GOAL OF THE EXERCISE
Work through the data line by line, gathering every line that has the word "lines".

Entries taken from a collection

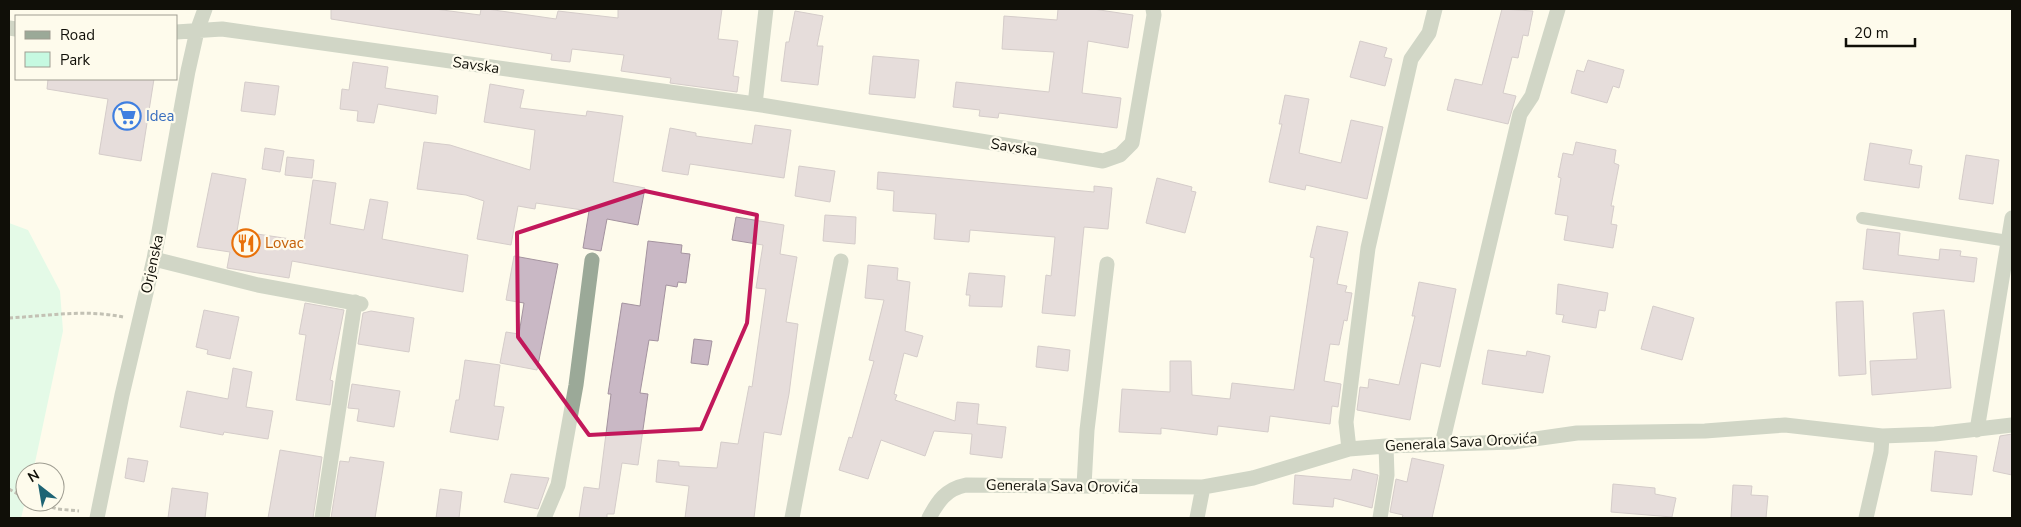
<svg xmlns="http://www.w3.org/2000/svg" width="2021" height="527" viewBox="0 0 2021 527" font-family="'Nunito Sans',sans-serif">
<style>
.green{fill:#c6f9e1}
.building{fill:#c9b8c5;stroke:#a4939f}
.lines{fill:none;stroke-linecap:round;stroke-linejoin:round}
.path{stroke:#7c7a6f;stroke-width:3;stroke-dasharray:4 2.5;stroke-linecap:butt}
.service{stroke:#9ba998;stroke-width:12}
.minor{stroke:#9ba998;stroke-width:15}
.marked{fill:none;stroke:#c2185b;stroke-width:4;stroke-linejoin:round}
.labels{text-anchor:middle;stroke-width:4.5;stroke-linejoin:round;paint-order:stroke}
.street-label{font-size:15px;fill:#100f08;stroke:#fefbec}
.shop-label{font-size:15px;fill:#366cbe;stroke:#fefbec;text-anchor:start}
.food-label{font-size:15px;fill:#c56008;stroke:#fefbec;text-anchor:start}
</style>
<rect width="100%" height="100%" fill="#fefbec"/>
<path class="green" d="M9,223L28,230L60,291L63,331L33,472H25V502L21,518H9Z"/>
<path class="building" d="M331,9H435L480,15L481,9H487L556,19L558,11L618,18V9H722L718,39L738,41L733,76L739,77L737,92L670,83L671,78L621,71L624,55L572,49L570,62L551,60L552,54L331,19Z
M1058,9H1093L1133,15L1128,48L1088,41L1082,93L1121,98L1117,128L999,113L998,118L979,116L980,110L953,107L956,82L1049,92L1054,52L1002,49L1004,16L1057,20Z
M1502,9L1533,11L1528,36L1523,35L1518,58L1512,57L1503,93L1516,96L1508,124L1447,110L1455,79L1482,85Z
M795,11L823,16L817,46H823L818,85L781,81L786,42H789Z
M1360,41L1387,48L1384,57L1392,59L1385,86L1350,77Z
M873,56L919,60L915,98L869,94Z
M1588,60L1624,70L1619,88L1613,86L1607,103L1571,93L1577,70L1584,72Z
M353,62L388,67L385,88L438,96L436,114L378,104L374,123L357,121L358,111L340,109L342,89L349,90Z
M48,79H154L141,161L99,154L108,99L47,89Z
M245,82L279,86L275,115L241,111Z
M490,84L524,90L520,108L586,116L587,111L623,116L613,182L645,188L638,225L607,219L601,251L583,248L589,211L536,203L535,209L518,206L511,245L477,239L484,201L466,195L417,189L424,142L450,145L530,170L535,130L484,122Z
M1285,95L1309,99L1299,153L1341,163L1351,120L1383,127L1367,199L1306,185L1305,190L1269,182L1282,124H1279Z
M755,125L791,130L784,178L690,164L688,175L662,171L670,128L696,133V136L752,144Z
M1576,142L1616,150L1614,163L1619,165L1611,206H1614L1611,224L1617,225L1613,248L1564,240L1568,216L1555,214L1561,178L1558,177L1563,153L1573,155Z
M1870,143L1912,150L1909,164L1922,166L1919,188L1864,180Z
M265,148L284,151L280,172L262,169Z
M1966,155L1999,160L1993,204L1959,199Z
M287,157L314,160L312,178L285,175Z
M799,166L835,171L830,202L795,196Z
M878,172L1094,192V186L1112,188L1108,229L1084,227L1075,316L1042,313L1046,275L1051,276L1055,237L970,230L969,242L934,239L936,214L893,211L894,191L877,189Z
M212,173L246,179L237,231L304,241L313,180L336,183L330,224L364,230L370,199L388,202L382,239L468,255L463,292L292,261L289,278L227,268L230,252L197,247Z
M1157,178L1192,187L1191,191L1196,192L1185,233L1146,223Z
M825,215L856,217L855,244L823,241Z
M736,217L784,225L780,254L797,257L786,322L798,324L789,394L781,435L764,432L754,518H685L689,486L656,482L658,460L679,462V466L717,468L721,442L738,444L749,386L752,387L766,289L756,288L763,245L732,240Z
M1317,226L1348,232L1337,284L1347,286L1345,292L1352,293L1347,321L1344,320L1339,345L1330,344L1324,381L1341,384L1338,407L1332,406L1330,424L1270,416L1268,432L1218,426L1217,435L1161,428V434L1119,432L1122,389L1170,392V361H1191L1192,395L1230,399L1232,383L1294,390L1314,258L1310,257Z
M1867,229L1900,233L1898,255L1939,260L1940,249L1961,251L1960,256L1977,258L1974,282L1863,269Z
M648,241L682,245L681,253L690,254L686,283L678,282L677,287L666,285L658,341L649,340L640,393L648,394L638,465L622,463L614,514H607V518H579L584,487L599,489L611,394H608L622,303L640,306Z
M514,256L558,264L537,370L500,363L506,332L519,334L524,303L506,300Z
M868,265L898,268L897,280L910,282L905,331L923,336L917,357L904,353L894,394L897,395L895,400L955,421L957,402L979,404L977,424L1006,427L1002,458L970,454L972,434L934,431L925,456L881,440L868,479L839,470L849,437L852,438L874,361L869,360L884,300L865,298Z
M969,273L1005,276L1002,307L969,306L970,295H966Z
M1419,282L1456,289L1440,367L1421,363L1410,420L1357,410L1360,387L1368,388L1369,379L1399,385L1415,316H1412Z
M1558,284L1608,293L1605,311L1599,310L1596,328L1562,322L1564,315L1556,314Z
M1863,301L1866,374L1839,376L1836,302Z
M305,303L344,310L330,380L333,381L330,405L296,400L306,335L299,334Z
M1653,306L1694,318L1682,360L1641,349Z
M204,310L239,317L230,359L207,354L208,350L196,347Z
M1944,310L1951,388L1872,395L1870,361L1917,359L1913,313Z
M371,311L414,318L409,352L358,344L363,313Z
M694,339L712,341L708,365L691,363Z
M1038,346L1070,350L1068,371L1036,367Z
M1488,350L1526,356L1527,351L1550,356L1543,393L1482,384Z
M465,360L500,365L494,406L504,407L498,440L450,432L456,400H459Z
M233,368L252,372L246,407L273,411L268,439L224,432L223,435L180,427L187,391L228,399Z
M352,384L400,391L394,427L357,421L359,409L348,408Z
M2012,434V475L1993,471L2000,436Z
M280,450L322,457L313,518H268Z
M1935,451L1977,456L1972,495L1931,491Z
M350,457L384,462L375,518H331L340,461L349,462Z
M128,458L148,461L144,482L125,478Z
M1412,458L1444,465L1432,518H1402L1403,515L1390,512L1396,479L1407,482Z
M1353,469L1378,475L1372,508L1334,498L1333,507L1293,504L1295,475L1351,480Z
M511,474L549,478L538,509L504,502Z
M1613,484L1655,488V494L1676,498L1672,517L1611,512Z
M1733,485L1752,486L1751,495L1768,496L1766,518H1731Z
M172,488L208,493L205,518H168Z
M440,489L462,492L459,518H436Z"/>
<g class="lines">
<path class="path" d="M9,318C47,316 84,309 123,317
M9,489L25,498
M33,502L58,509L79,511"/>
<path class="service" d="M1862,218L2008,241"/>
<path class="minor" d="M9,28L16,29
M176,32L222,29L755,104L1103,161L1120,155L1132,143L1154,15L1153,9
M755,104L766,9
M154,259L258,285L361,304
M1977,430L2012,218
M1442,444L1520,114L1532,96L1558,9
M1349,449L1346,422L1368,248L1411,59L1429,33L1435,9
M1084,486L1087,430L1107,264
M97,518L122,395L154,259L188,71L197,31L205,9
M322,518L355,302
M544,518L558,485L576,385L592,260
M792,518L841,261
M929,518C938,501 946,489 966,485L1203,487L1253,478L1349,449L1386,446L1513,442L1577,433L1705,431L1785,425L1882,436L1935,434L2012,425
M1197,518L1203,487
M1380,518L1387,475L1386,446
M1866,518L1881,452L1882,436"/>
</g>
<path d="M0 0H2021V527H0ZM645,191L757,215L747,323L701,429L589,435L518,337L517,233Z" fill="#fefbec" fill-opacity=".55" fill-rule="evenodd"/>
<path class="marked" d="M645,191L757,215L747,323L701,429L589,435L518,337L517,233Z"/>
<defs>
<g id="supermarket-ring" transform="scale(1.4375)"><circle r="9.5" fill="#fefbec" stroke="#3f7fe0" stroke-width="1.5"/><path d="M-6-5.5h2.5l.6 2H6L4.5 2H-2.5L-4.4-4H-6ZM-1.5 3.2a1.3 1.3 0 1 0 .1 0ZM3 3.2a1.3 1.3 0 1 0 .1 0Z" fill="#3f7fe0"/></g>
<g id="restaurant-ring" transform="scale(1.4375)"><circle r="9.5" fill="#fefbec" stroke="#e8710a" stroke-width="1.5"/><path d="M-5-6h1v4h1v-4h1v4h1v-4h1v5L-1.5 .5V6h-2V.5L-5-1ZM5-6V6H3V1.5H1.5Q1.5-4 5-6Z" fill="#e8710a"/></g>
</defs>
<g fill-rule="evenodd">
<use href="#supermarket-ring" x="127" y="116"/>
<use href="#restaurant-ring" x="246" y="243"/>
</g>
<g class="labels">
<g class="street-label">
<text transform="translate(476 65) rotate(8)" y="5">Savska</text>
<text transform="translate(1014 147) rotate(9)" y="5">Savska</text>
<text transform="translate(152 264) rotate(-78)" y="5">Orjenska</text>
<text transform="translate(1461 442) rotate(-3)" y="5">Generala Sava Orovića</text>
<text transform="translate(1062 486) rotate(1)" y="5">Generala Sava Orovića</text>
</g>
<g class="shop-label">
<text x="146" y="121">Idea</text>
</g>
<g class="food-label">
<text x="265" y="248">Lovac</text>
</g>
</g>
<rect width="2021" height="527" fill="none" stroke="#100f08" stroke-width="20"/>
<rect x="15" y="15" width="162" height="65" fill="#fefbec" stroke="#9f9d91"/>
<rect x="25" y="31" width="25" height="8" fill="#9ba998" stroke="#9f9d91"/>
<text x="60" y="40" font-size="15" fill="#100f08">Road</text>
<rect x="25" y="52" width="25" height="15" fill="#c6f9e1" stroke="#9f9d91"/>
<text x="60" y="65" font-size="15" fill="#100f08">Park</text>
<g transform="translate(40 487) rotate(329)"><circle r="24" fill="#fefbec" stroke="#9f9d91"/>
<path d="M0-4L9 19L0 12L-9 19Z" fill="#1e6474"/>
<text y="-8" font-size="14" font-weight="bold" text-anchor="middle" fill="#100f08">N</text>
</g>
<path d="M1846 38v8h69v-8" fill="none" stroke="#100f08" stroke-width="2.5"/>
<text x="1854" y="38" font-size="15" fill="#100f08" stroke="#fefbec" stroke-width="4" paint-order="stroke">20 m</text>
</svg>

ANSWER TO THE PROBLEM
.lines{fill:none;stroke-linecap:round;stroke-linejoin:round}
<g class="lines">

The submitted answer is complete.